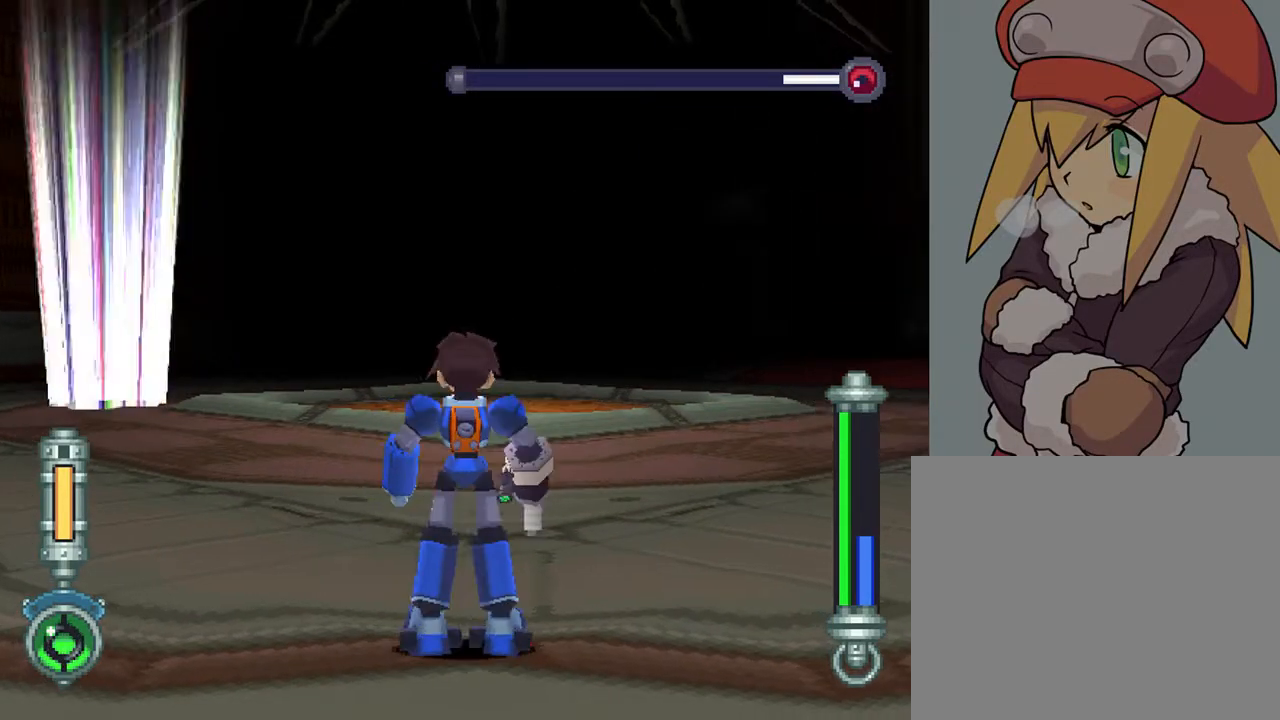
{"buttons": ["L2", "DPAD_UP"], "left_stick": "center", "right_stick": "center", "events": [[17, "DPAD_LEFT", "down"], [317, "DPAD_UP", "down"], [383, "DPAD_LEFT", "up"], [383, "DPAD_UP", "up"], [483, "DPAD_UP", "down"]]}
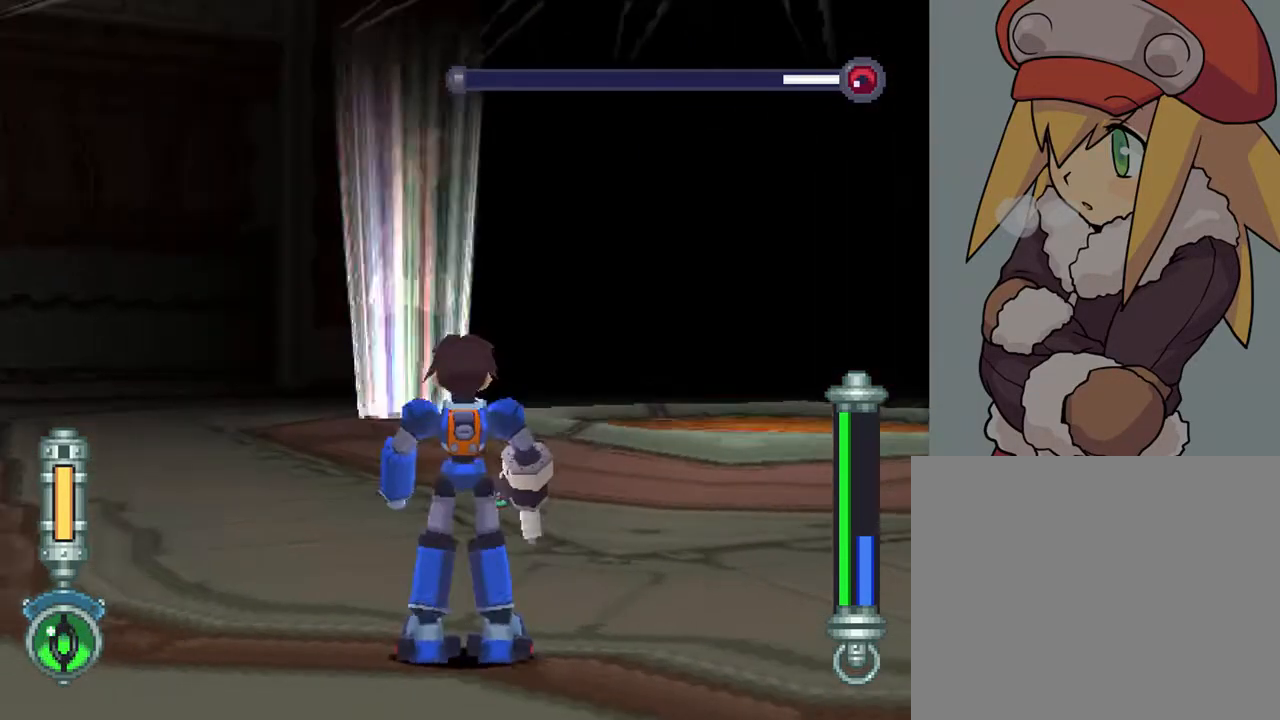
{"buttons": ["TRIANGLE", "L2"], "left_stick": "center", "right_stick": "center", "events": [[83, "DPAD_UP", "up"], [150, "TRIANGLE", "down"], [283, "DPAD_LEFT", "down"], [400, "DPAD_LEFT", "up"]]}
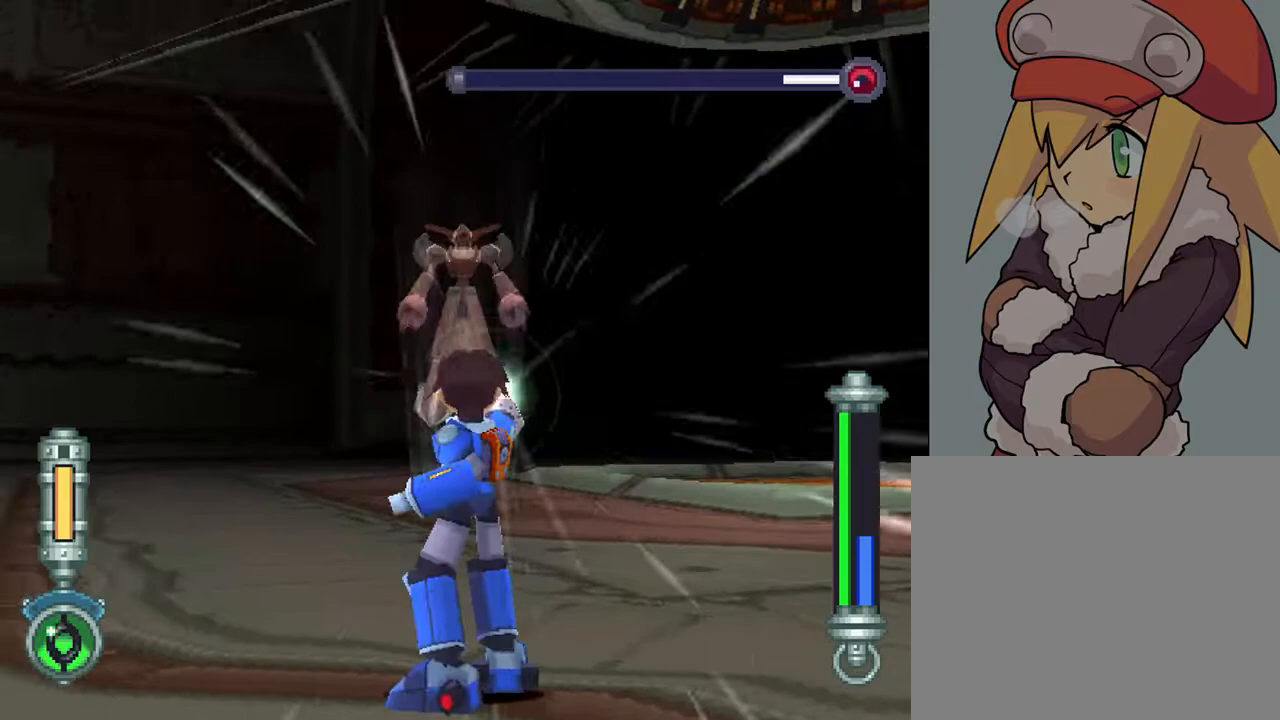
{"buttons": ["TRIANGLE", "L2"], "left_stick": "center", "right_stick": "center", "events": [[17, "DPAD_DOWN", "down"], [133, "DPAD_DOWN", "up"]]}
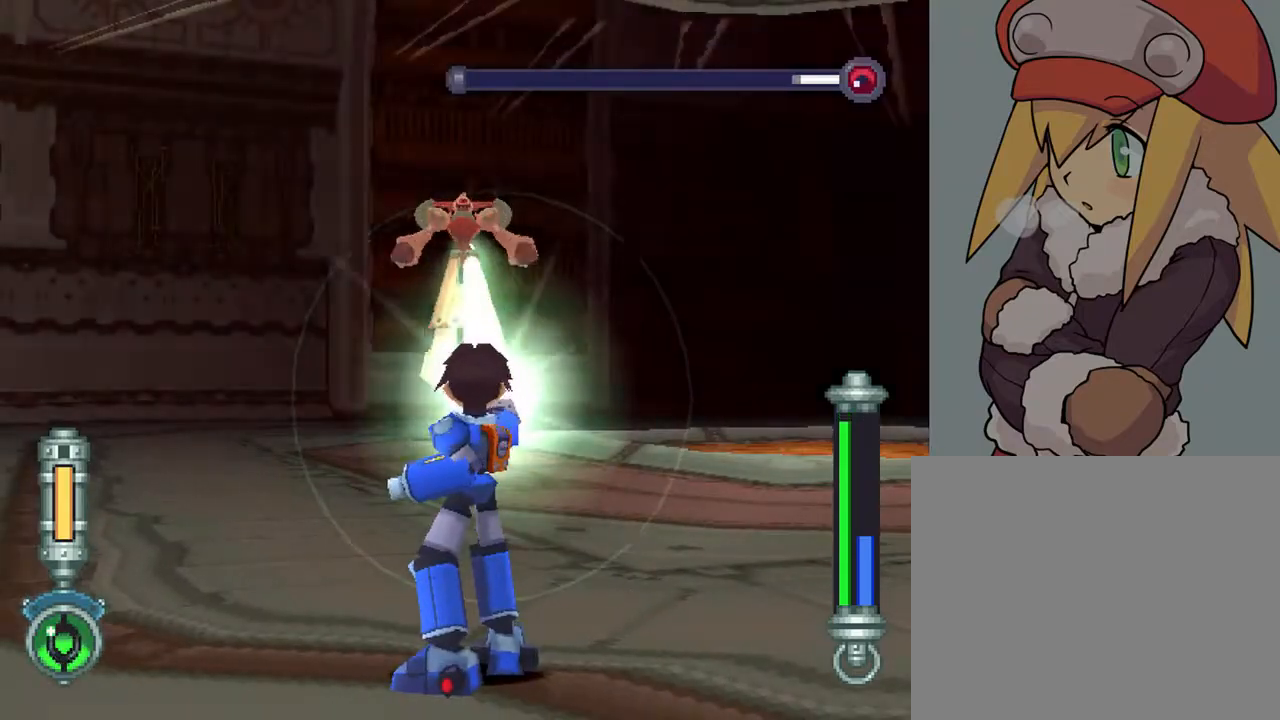
{"buttons": ["TRIANGLE", "L2"], "left_stick": "center", "right_stick": "center", "events": []}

--- PROBLEM STATEMENT ---
Give back the material above exactly as it appears, minus any picture.

--- RESULT OF THIS TASK ---
{"buttons": ["L2", "DPAD_UP"], "left_stick": "center", "right_stick": "center", "events": [[17, "DPAD_LEFT", "down"], [317, "DPAD_UP", "down"], [383, "DPAD_LEFT", "up"], [383, "DPAD_UP", "up"], [483, "DPAD_UP", "down"]]}
{"buttons": ["TRIANGLE", "L2"], "left_stick": "center", "right_stick": "center", "events": [[83, "DPAD_UP", "up"], [150, "TRIANGLE", "down"], [283, "DPAD_LEFT", "down"], [400, "DPAD_LEFT", "up"]]}
{"buttons": ["TRIANGLE", "L2"], "left_stick": "center", "right_stick": "center", "events": [[17, "DPAD_DOWN", "down"], [133, "DPAD_DOWN", "up"]]}
{"buttons": ["TRIANGLE", "L2"], "left_stick": "center", "right_stick": "center", "events": []}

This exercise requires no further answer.